# READING PASSAGE
──────────────────────────────

The pain gets more manageable in time. It never goes away, but it does change. It somehow becomes more about love than hurt -- or it did with me anyway.

And the anger fades. There came a point where I realised there was not much point in being angry; it didn't change anything. Moreover, it was getting in the way of how I wanted to feel and think when I thought about my baby girls. I wanted to smile when I thought about them; I wanted to feel all that powerful love I had for them and beam it out into the world around me. Anger stopped me doing that, so I realised I had to let it go. It was hurting me most of all.

I noticed an emotional shift where things got better after about seven months after my last stillbirth (I've had two, one after the other), but I did reach rock bottom two months prior to that, and knew I had to find myself a therapist to help me recalibrate my life, which, by that point, was just rubble.

──────────────────────────────

[Stored data]
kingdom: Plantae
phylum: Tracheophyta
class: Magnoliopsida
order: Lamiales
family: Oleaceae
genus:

──────────────────────────────

# REQUIRED ACTIONS
1) Translate this sentence from the passage about grief after stillbirth into Spanish: "The pain gets more manageable in time."
2) Carry on the passage about grief after stillbirth from the point where it stops.
Nothing in the listing is needed.

# ANSWERS TO EACH TASK
1) El dolor se vuelve más llevadero con el tiempo.

2)
My advice would be to look after yourself. You will make it through this, but you need to be kind to yourself. Eat well and healthily. Alcohol does not help, neither does junk food. It's also pretty good to ground yourself by going out walking, pottering about outside, or just looking at flowers or things you find beautiful. Remember to rest. Cherish your sleep.

What I want to say most of all is that a stillbirth is a transformational experience. It changes you on a very deep emotional and psychological level. I resisted that reality for a long time, and it was only when I accepted that I could never go back to the woman I was before that I began to heal.

And although those days were beyond hellish, the experiences strangely led to DH and I making quite drastic changes in our lives. We now live in a way that is better for us on a huge range of measures; we consciously made significant changes to reduce general everyday levels of stress largely because we just did not have the capacity to cope with even minor pressures after the stillbirths but those efforts, inadvertently, gave us the space to redirect our lives for the better.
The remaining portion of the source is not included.